• [ACTIVITY]: Word for word, print out all of the data, omitting every image.

• [EXERCISE DATA]:
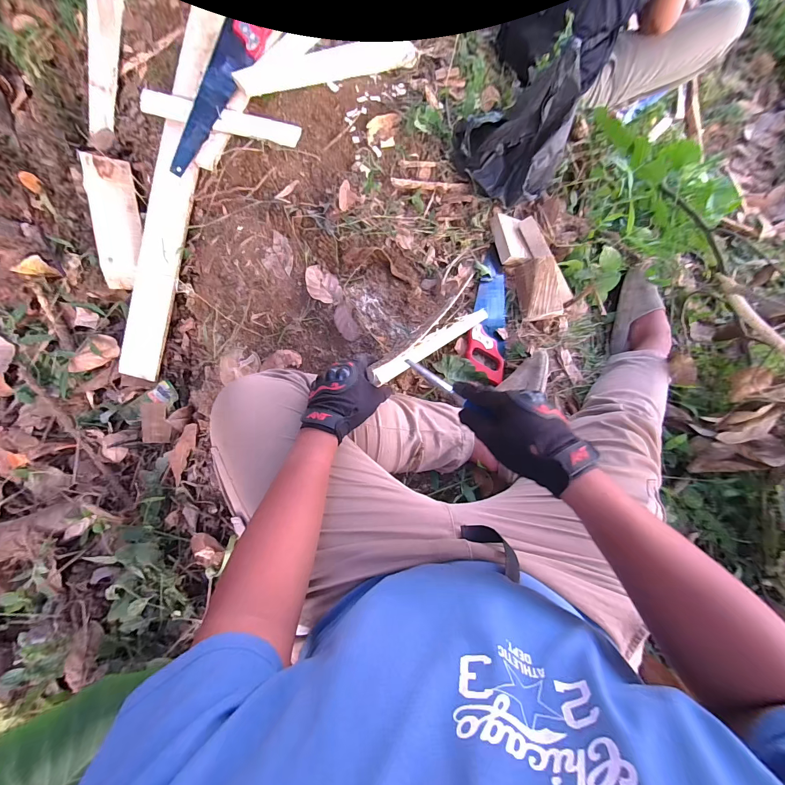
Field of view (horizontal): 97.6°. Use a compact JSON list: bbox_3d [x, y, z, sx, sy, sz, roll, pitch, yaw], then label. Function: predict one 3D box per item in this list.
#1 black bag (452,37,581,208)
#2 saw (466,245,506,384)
[{"bbox_3d":[0.278,-0.585,0.784,0.237,0.260,0.123,-2,76,-2],"label":"black bag"},{"bbox_3d":[0.229,-0.198,0.817,0.088,0.038,0.382,10,64,1],"label":"saw"}]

• [ANSWER TO THE PROBLEM]:
Field of view (horizontal): 97.6°. Use a compact JSON list: bbox_3d [x, y, z, sx, sy, sz, roll, pitch, yaw], then label. Function: predict one 3D box per item in this list.
#1 black bag (452,37,581,208)
#2 saw (466,245,506,384)
[{"bbox_3d":[0.278,-0.585,0.784,0.237,0.260,0.123,-2,76,-2],"label":"black bag"},{"bbox_3d":[0.229,-0.198,0.817,0.088,0.038,0.382,10,64,1],"label":"saw"}]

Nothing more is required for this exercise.